||January 3, 2019
||The Emotionally Intelligent Leader
||Cary Cherniss, Emeritus Professor of Applied Psychology at Rutgers University, and Director and Co-chair of the Consortium for Research on Emotional Intelligence in Organizations
Cognitive intelligence or "IQ" was once considered the leading psychological determinant of effective leadership. Personality traits such as extroversion also were seen as important. However, more recent research, as well as practical experience, suggests that "emotional intelligence" may be even more vital. So what is it? How important is it really for leadership effectiveness? And can we help current or potential leaders become more emotionally intelligent? Cary Cherniss will help us learn more about these issues.

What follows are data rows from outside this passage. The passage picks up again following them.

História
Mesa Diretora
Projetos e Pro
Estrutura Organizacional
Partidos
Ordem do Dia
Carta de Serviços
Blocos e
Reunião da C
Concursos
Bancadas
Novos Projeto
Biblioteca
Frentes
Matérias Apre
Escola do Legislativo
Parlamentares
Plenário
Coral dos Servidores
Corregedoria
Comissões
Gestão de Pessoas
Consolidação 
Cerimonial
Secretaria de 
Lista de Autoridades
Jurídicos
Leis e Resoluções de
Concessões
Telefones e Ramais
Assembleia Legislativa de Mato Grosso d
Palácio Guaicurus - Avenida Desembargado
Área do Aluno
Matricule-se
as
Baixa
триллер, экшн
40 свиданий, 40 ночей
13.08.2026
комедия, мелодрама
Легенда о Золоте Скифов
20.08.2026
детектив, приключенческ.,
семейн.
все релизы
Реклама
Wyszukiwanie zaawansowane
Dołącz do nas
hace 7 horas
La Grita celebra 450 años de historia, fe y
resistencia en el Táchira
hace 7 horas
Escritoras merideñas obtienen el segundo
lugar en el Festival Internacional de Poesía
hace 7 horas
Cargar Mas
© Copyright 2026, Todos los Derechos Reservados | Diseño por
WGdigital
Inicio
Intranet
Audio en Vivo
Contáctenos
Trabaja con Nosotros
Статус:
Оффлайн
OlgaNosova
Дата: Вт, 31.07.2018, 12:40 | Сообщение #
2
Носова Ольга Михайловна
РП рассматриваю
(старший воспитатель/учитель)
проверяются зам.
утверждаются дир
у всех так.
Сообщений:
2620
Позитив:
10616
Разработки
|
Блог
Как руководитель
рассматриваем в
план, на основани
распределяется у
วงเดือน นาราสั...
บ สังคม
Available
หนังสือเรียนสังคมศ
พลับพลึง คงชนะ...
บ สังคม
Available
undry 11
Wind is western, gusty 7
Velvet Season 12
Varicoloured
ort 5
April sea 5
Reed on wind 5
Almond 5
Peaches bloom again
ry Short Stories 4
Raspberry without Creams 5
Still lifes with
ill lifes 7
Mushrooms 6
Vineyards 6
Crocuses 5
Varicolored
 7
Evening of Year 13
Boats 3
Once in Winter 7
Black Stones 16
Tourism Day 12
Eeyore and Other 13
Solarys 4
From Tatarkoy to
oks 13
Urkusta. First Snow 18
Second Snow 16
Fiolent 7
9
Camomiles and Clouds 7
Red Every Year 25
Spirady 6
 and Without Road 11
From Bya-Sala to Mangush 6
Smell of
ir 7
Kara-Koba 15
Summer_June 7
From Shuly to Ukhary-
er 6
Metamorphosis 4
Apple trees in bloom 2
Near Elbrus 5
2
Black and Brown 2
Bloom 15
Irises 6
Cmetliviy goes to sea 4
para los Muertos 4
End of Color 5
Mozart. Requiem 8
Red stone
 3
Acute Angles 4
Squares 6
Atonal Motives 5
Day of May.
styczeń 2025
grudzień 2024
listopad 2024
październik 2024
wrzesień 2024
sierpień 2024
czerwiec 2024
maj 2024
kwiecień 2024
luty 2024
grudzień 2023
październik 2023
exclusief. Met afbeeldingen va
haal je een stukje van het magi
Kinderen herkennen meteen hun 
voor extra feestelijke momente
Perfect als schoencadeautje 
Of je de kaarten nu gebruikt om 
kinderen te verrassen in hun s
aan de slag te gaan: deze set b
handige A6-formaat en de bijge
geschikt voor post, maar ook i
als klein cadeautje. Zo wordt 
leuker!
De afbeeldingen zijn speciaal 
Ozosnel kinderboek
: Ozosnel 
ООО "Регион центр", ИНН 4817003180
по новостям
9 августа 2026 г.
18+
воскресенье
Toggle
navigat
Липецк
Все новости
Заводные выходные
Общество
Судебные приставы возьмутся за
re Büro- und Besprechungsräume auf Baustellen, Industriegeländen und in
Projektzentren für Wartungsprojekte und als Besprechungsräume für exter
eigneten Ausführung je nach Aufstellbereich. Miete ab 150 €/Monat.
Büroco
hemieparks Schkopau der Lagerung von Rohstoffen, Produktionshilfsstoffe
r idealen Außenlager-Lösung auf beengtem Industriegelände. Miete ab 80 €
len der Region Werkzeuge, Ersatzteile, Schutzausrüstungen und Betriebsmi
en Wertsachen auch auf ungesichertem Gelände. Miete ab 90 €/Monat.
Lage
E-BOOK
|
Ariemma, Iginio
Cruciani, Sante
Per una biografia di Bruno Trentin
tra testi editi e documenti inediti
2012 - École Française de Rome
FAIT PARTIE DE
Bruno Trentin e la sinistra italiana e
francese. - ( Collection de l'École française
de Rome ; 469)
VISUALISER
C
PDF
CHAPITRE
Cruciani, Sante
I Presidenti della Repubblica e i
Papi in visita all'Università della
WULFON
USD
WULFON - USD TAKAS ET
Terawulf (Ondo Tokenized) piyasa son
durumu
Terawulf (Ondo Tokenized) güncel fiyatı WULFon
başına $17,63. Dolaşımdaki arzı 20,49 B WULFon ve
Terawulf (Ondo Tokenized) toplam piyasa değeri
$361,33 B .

Cary Cherniss is Emeritus Professor of Applied Psychology, Rutgers University, and Director and Co-chair of the Consortium for Research on Emotional Intelligence in Organizations. He received his Ph.D. in Psychology from Yale University in 1972. He went on to teach at the University of Michigan in Ann Arbor until 1980, when he left academia for three years to develop and direct the Management and Organizational Development program at the Illinois Institute for Developmental Disabilities. In 1983, he came to Rutgers University where he helped create the doctoral program in Organizational Psychology at the Graduate School of Applied and Professional Psychology. Both an organizational and community psychologist, Dr. Cherniss specializes in the areas of emotional intelligence, work stress and burnout, leadership development, and planned organizational change. He has published over 70 scholarly articles and book chapters on these topics as well as seven books, including The Emotionally Intelligent Workplace
(Jossey-Bass, with Daniel Goleman), Promoting Emotional Intelligence in Organizations: Guidelines for Practitioners
(American Society for Training and Development, with Mitchel Adler), and Beyond Burnout: Helping Teachers, Nurses, Therapists, and Lawyers Recover from Stress and Disillusionment
(Routledge). His research has been funded by several sources, including the National Institute of Mental Health and the U.S. Office of Population Affairs.